Don’t misunderstand my story.  I’m not trying to glamorize being poor.  I’m not saying that it’s given me any more depth of character or entitlement than someone who was raised privileged or even middle class.  While I was growing up I would’ve given anything to be just like my friends.  You know exactly what I’m talking about.  Because I don’t care who you are or what your economical background is; you have a “thing.”  A thing that at some point in your life has made you feel “less than” or “left out.”  Maybe your parents gave you everything you wanted when you were a kid but never paid any attention to you.  Or maybe you’ve been beautiful your whole life but never felt valued for anything else.  Or maybe you have a disability, or a birth defect, or a social disorder, or have been the victim of something awful.  Heck, I could go on and on but you get what I’m saying.  Trust me, I know a ton of people who’ve had it much worse than I have. In fact, I am friends with some of those people on Facebook and they’ve decided that this month, as cheesy as it might seem, they are going to focus on what it is they are thankful for and not what they’re sad about.  Like I said, it’s a beautiful thing.
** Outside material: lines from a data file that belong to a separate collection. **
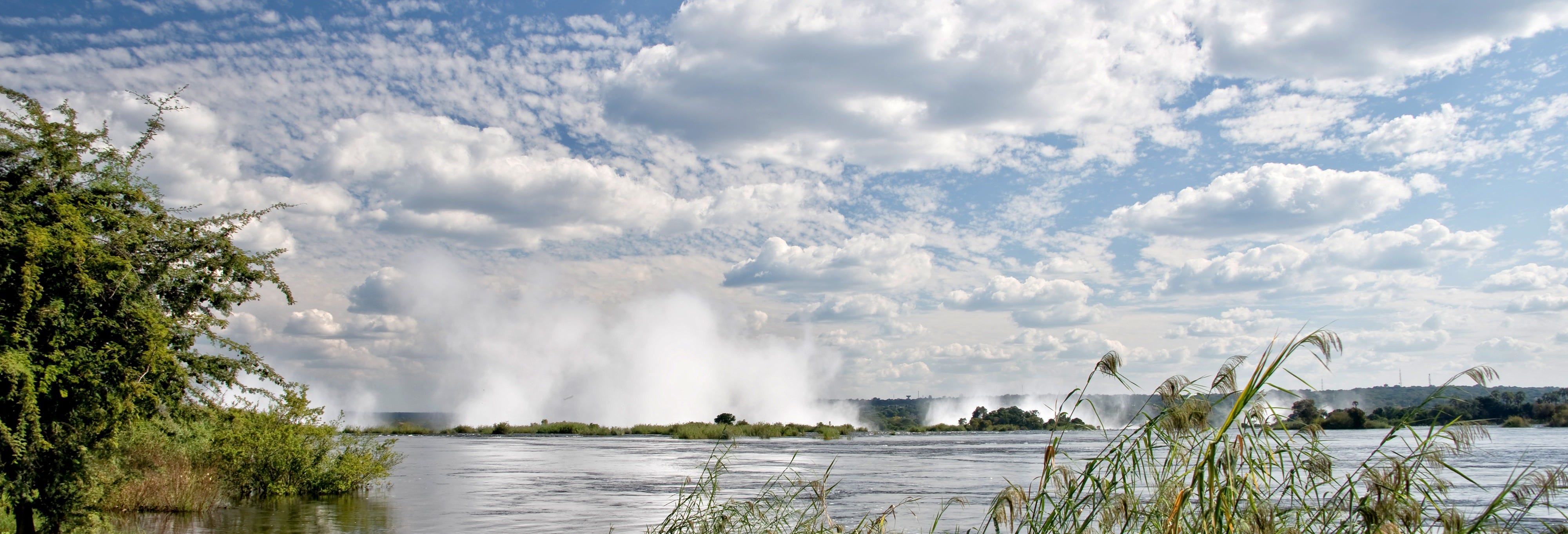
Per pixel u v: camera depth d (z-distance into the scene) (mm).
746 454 50188
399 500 24078
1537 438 60438
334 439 26266
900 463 40000
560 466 39688
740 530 10055
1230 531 5215
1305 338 4828
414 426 104500
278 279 13062
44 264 10195
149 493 19516
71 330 10398
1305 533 5770
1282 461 5578
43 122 11281
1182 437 5480
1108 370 5680
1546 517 13445
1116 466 6012
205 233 12602
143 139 12617
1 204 10414
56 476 10547
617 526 19062
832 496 24500
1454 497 19297
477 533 17734
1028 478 30672
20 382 9703
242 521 19203
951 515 18859
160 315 11500
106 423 10945
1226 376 5379
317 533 17516
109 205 11836
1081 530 6102
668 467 37906
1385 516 5195
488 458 46531
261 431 23859
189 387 12047
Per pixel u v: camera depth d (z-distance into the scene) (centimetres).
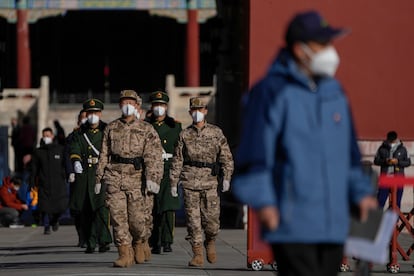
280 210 1374
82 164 3853
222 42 7319
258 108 1384
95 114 3888
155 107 3834
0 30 11775
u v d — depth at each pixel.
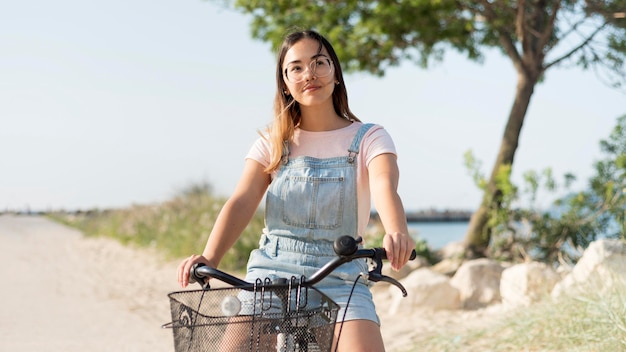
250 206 3.28
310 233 3.15
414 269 10.94
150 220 20.06
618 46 11.59
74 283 12.37
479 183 11.29
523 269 7.51
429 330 7.01
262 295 2.66
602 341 5.17
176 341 2.66
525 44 11.56
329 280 3.03
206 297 2.70
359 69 12.77
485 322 6.81
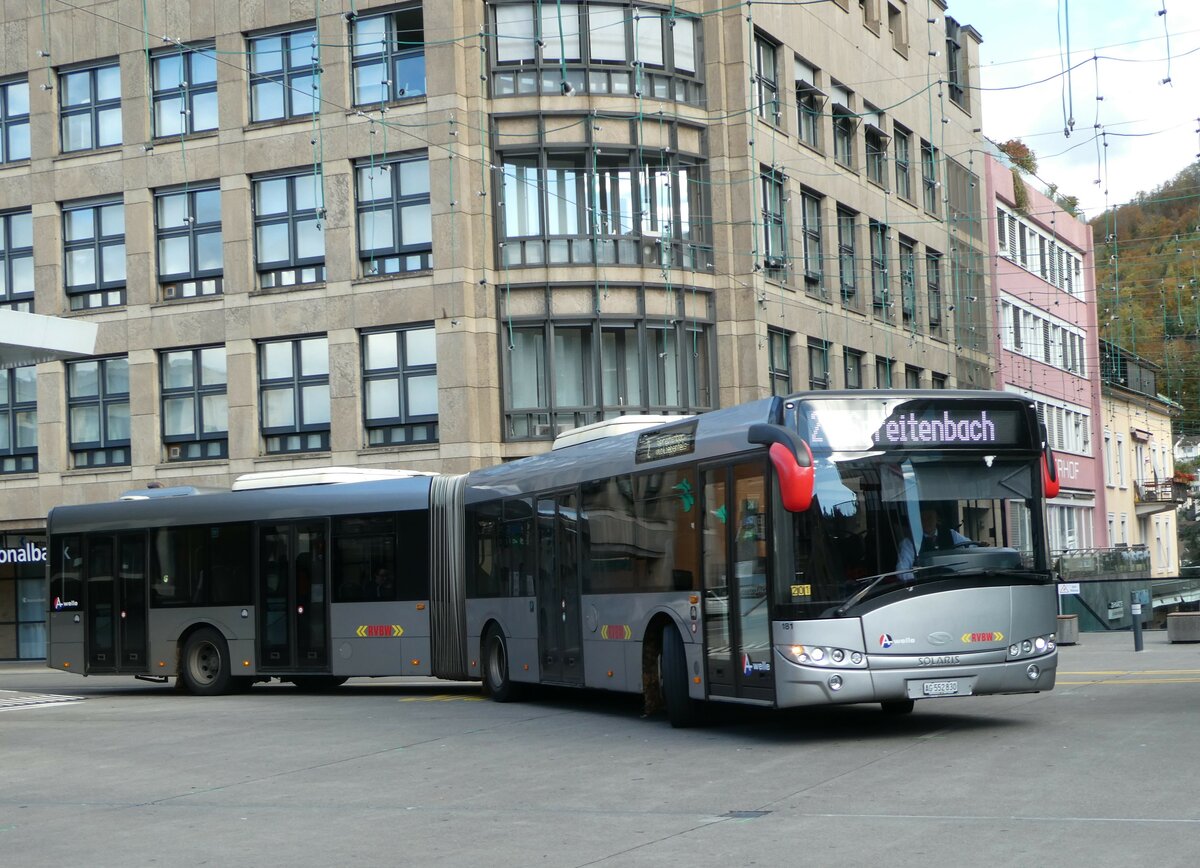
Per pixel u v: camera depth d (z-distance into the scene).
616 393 35.00
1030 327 60.91
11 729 19.95
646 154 35.50
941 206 51.25
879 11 47.03
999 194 57.84
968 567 14.77
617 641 18.41
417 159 35.19
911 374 48.34
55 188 38.97
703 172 36.53
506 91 35.03
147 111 38.06
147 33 38.09
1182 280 48.34
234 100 37.03
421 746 16.12
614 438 18.84
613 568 18.53
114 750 16.91
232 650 25.59
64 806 12.66
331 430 35.81
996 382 55.75
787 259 38.94
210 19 37.34
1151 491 72.12
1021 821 9.85
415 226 35.25
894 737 14.96
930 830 9.68
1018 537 15.05
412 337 35.28
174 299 37.72
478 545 22.69
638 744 15.58
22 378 39.72
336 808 11.86
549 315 34.62
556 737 16.61
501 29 35.16
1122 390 71.12
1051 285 63.66
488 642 22.31
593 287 34.81
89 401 38.97
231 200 37.00
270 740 17.33
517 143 34.91
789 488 14.12
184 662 26.08
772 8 38.78
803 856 9.02
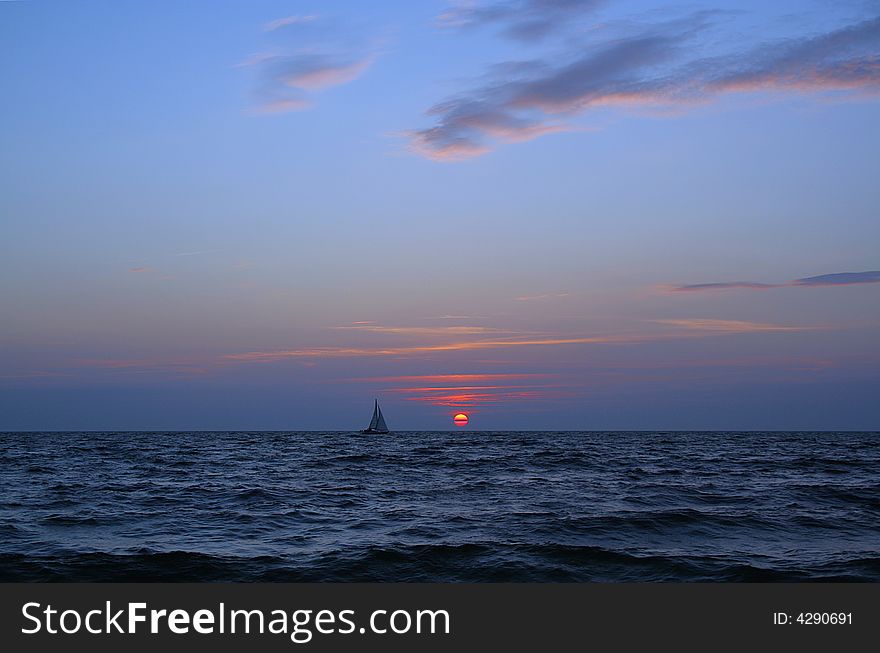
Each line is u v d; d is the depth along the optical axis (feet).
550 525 75.10
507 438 635.66
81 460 226.38
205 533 73.51
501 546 63.67
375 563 58.08
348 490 118.93
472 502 98.99
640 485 124.88
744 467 184.96
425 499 103.81
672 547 64.44
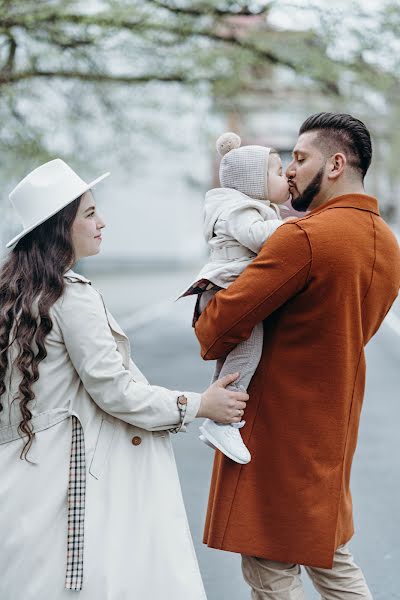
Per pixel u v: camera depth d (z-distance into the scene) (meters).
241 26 13.05
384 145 14.27
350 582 3.45
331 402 3.22
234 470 3.30
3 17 11.27
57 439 3.06
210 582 4.62
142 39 12.54
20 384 3.02
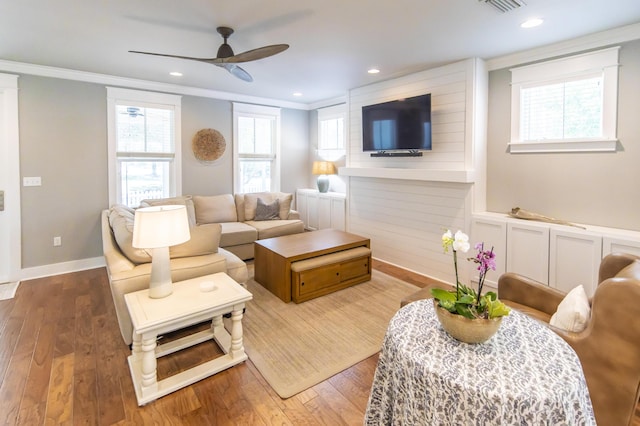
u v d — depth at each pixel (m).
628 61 2.75
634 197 2.79
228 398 1.98
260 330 2.77
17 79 3.77
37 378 2.13
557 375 1.16
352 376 2.20
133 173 4.68
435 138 3.92
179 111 4.89
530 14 2.50
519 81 3.38
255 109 5.65
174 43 3.11
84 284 3.78
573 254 2.91
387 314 3.07
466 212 3.66
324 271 3.47
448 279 3.88
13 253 3.87
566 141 3.11
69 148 4.14
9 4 2.37
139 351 2.26
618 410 1.49
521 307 2.16
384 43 3.11
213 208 5.02
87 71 4.06
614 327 1.48
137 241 2.02
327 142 6.03
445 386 1.14
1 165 3.79
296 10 2.45
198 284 2.38
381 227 4.68
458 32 2.84
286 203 5.39
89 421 1.79
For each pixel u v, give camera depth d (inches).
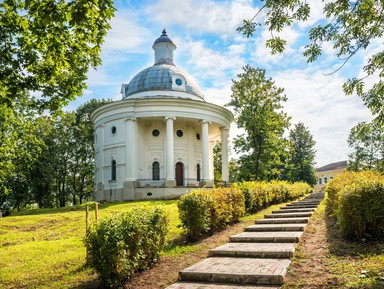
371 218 339.9
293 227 443.2
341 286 229.5
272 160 1667.1
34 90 421.4
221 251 344.8
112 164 1439.5
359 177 531.2
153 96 1488.7
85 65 461.4
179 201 461.7
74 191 2089.1
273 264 291.6
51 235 664.4
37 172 1692.9
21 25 385.7
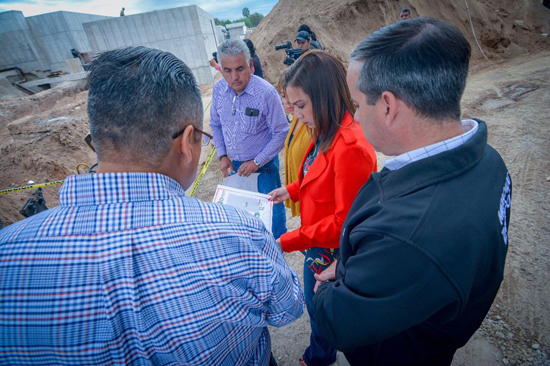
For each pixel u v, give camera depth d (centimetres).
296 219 334
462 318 73
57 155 652
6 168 614
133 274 50
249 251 61
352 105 116
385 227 62
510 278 221
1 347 50
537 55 897
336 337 73
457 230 56
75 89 1457
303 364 180
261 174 261
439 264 56
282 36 849
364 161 110
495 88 673
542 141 403
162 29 1488
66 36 1809
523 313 195
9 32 1761
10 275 49
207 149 602
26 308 48
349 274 69
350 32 926
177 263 53
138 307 50
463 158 61
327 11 939
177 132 62
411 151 69
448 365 86
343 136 112
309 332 210
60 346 49
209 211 60
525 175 341
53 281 48
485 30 963
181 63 66
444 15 975
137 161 60
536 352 173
The lady who judged me so quickly for having a pricey bag didn’t know that just a few days ago as I was driving home from a play date I thanked God that I was able to take my son to Panera Bread Company afterwards with all the mommies and their kids.  It may seem like a small thing, based on who you are, but to me, it means something.  You know why now.  I’m thankful for the big things and the small things, and everything in between.  This girl knows the value of a Coach purse and the value of a root beer.  More importantly, I know the value of a good mother, for whom I'd do anything and give everything, who didn’t have the choices that I do now.  I don’t take those choices for granted.  I don’t feel like that little girl on the bus, I am that little girl on the bus.  Only now I can afford to go inside.